(Supplied material)
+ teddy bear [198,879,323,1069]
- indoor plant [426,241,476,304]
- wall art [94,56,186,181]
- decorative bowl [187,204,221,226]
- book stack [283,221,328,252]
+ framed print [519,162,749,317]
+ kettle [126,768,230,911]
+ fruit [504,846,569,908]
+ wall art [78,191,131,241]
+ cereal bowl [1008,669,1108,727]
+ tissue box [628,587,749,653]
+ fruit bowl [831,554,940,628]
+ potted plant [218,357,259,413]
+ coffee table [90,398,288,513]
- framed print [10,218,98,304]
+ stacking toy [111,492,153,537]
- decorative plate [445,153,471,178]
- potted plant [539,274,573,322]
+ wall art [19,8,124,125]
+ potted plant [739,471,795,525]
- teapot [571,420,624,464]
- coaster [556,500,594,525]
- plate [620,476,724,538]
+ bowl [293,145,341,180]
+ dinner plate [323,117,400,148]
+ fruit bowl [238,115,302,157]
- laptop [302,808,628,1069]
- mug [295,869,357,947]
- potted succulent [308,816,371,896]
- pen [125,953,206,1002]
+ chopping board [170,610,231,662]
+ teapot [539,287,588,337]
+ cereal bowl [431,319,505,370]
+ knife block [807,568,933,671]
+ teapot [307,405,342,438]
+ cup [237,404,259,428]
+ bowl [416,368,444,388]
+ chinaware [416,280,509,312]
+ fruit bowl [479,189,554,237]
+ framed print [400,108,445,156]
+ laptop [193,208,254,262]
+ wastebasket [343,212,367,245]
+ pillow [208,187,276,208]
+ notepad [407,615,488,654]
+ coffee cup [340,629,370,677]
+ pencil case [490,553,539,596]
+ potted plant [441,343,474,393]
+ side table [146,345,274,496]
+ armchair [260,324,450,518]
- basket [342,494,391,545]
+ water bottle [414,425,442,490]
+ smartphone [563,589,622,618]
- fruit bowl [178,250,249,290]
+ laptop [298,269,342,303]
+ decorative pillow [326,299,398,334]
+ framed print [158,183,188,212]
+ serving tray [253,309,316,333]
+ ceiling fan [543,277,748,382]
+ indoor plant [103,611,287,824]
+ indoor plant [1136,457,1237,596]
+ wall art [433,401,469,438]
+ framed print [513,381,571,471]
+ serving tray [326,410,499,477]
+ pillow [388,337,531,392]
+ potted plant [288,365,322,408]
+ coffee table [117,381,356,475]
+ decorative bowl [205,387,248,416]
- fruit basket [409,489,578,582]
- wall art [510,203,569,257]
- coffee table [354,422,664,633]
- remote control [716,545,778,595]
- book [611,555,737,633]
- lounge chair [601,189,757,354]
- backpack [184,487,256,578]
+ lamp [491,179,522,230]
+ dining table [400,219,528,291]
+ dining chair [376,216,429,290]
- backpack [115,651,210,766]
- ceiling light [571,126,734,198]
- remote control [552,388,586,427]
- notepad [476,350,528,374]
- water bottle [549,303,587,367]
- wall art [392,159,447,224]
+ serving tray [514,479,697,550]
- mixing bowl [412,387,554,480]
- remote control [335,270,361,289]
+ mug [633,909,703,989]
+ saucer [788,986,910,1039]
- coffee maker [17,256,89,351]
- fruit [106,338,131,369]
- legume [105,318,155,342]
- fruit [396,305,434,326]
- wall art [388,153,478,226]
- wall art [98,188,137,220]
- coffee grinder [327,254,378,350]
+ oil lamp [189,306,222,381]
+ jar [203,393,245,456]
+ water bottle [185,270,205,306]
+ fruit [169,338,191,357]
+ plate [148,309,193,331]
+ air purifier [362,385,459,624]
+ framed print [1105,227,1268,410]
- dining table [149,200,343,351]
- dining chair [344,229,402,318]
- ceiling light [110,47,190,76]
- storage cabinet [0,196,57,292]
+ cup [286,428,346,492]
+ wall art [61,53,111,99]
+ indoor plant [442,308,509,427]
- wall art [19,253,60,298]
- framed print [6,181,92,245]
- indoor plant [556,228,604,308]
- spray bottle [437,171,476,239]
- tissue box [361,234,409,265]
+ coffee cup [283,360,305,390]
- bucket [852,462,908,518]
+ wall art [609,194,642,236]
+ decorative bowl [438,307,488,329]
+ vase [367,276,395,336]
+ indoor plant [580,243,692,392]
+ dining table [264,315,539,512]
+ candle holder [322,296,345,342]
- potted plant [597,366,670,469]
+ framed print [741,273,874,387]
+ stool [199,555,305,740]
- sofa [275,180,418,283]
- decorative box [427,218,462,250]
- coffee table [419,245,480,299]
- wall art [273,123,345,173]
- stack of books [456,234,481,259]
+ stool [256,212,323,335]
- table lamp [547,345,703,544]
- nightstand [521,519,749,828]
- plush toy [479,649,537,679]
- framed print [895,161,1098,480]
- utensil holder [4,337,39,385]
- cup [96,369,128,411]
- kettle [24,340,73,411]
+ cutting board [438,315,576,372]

(What is needed) This exercise needs each record retyped exactly as shown.

(Task output)
+ teddy bear [198,879,323,1069]
- indoor plant [426,241,476,304]
- wall art [94,56,186,181]
- decorative bowl [187,204,221,226]
- book stack [283,221,328,252]
+ framed print [519,162,749,317]
+ kettle [126,768,230,911]
+ fruit [504,846,569,908]
+ wall art [78,191,131,241]
+ cereal bowl [1008,669,1108,727]
+ tissue box [628,587,749,653]
+ fruit bowl [831,554,940,628]
+ potted plant [218,357,259,413]
+ coffee table [90,398,288,513]
- framed print [10,218,98,304]
+ stacking toy [111,492,153,537]
- decorative plate [445,153,471,178]
- potted plant [539,274,573,322]
+ wall art [19,8,124,125]
+ potted plant [739,471,795,525]
- teapot [571,420,624,464]
- coaster [556,500,594,525]
- plate [620,476,724,538]
+ bowl [293,145,341,180]
+ dinner plate [323,117,400,148]
+ fruit bowl [238,115,302,157]
- laptop [302,808,628,1069]
- mug [295,869,357,947]
- potted succulent [308,816,371,896]
- pen [125,953,206,1002]
+ chopping board [170,610,231,662]
+ teapot [539,287,588,337]
+ cereal bowl [431,319,505,370]
+ knife block [807,568,933,671]
+ teapot [307,405,342,438]
+ cup [237,404,259,428]
+ bowl [416,368,444,388]
+ chinaware [416,280,509,312]
+ fruit bowl [479,189,554,237]
+ framed print [400,108,445,156]
+ laptop [193,208,254,262]
+ wastebasket [343,212,367,245]
+ pillow [208,187,276,208]
+ notepad [407,615,488,654]
+ coffee cup [340,629,370,677]
+ pencil case [490,553,539,596]
+ potted plant [441,343,474,393]
+ side table [146,345,274,496]
+ armchair [260,324,450,518]
- basket [342,494,391,545]
+ water bottle [414,425,442,490]
+ smartphone [563,589,622,618]
- fruit bowl [178,250,249,290]
+ laptop [298,269,342,303]
+ decorative pillow [326,299,398,334]
+ framed print [158,183,188,212]
+ serving tray [253,309,316,333]
+ ceiling fan [543,277,748,382]
+ indoor plant [103,611,287,824]
+ indoor plant [1136,457,1237,596]
+ wall art [433,401,469,438]
+ framed print [513,381,571,471]
+ serving tray [326,410,499,477]
+ pillow [388,337,531,392]
+ potted plant [288,365,322,408]
+ coffee table [117,381,356,475]
+ decorative bowl [205,387,248,416]
- fruit basket [409,489,578,582]
- wall art [510,203,569,257]
- coffee table [354,422,664,633]
- remote control [716,545,778,595]
- book [611,555,737,633]
- lounge chair [601,189,757,354]
- backpack [184,487,256,578]
+ lamp [491,179,522,230]
+ dining table [400,219,528,291]
+ dining chair [376,216,429,290]
- backpack [115,651,210,766]
- ceiling light [571,126,734,198]
- remote control [552,388,586,427]
- notepad [476,350,528,374]
- water bottle [549,303,587,367]
- wall art [392,159,447,224]
+ serving tray [514,479,697,550]
- mixing bowl [412,387,554,480]
- remote control [335,270,361,289]
+ mug [633,909,703,989]
+ saucer [788,986,910,1039]
- coffee maker [17,256,89,351]
- fruit [106,338,131,369]
- legume [105,318,155,342]
- fruit [396,305,434,326]
- wall art [388,153,478,226]
- wall art [98,188,137,220]
- coffee grinder [327,254,378,350]
+ oil lamp [189,306,222,381]
+ jar [203,393,245,456]
+ water bottle [185,270,205,306]
+ fruit [169,338,191,357]
+ plate [148,309,193,331]
+ air purifier [362,385,459,624]
+ framed print [1105,227,1268,410]
- dining table [149,200,343,351]
- dining chair [344,229,402,318]
- ceiling light [110,47,190,76]
- storage cabinet [0,196,57,292]
+ cup [286,428,346,492]
+ wall art [61,53,111,99]
+ indoor plant [442,308,509,427]
- wall art [19,253,60,298]
- framed print [6,181,92,245]
- indoor plant [556,228,604,308]
- spray bottle [437,171,476,239]
- tissue box [361,234,409,265]
+ coffee cup [283,360,305,390]
- bucket [852,462,908,518]
+ wall art [609,194,642,236]
+ decorative bowl [438,307,488,329]
+ vase [367,276,395,336]
+ indoor plant [580,243,692,392]
+ dining table [264,315,539,512]
+ candle holder [322,296,345,342]
- potted plant [597,366,670,469]
+ framed print [741,273,874,387]
+ stool [199,555,305,740]
- sofa [275,180,418,283]
- decorative box [427,218,462,250]
- coffee table [419,245,480,299]
- wall art [273,123,345,173]
- stack of books [456,234,481,259]
+ stool [256,212,323,335]
- table lamp [547,345,703,544]
- nightstand [521,519,749,828]
- plush toy [479,649,537,679]
- framed print [895,161,1098,480]
- utensil holder [4,337,39,385]
- cup [96,369,128,411]
- kettle [24,340,73,411]
+ cutting board [438,315,576,372]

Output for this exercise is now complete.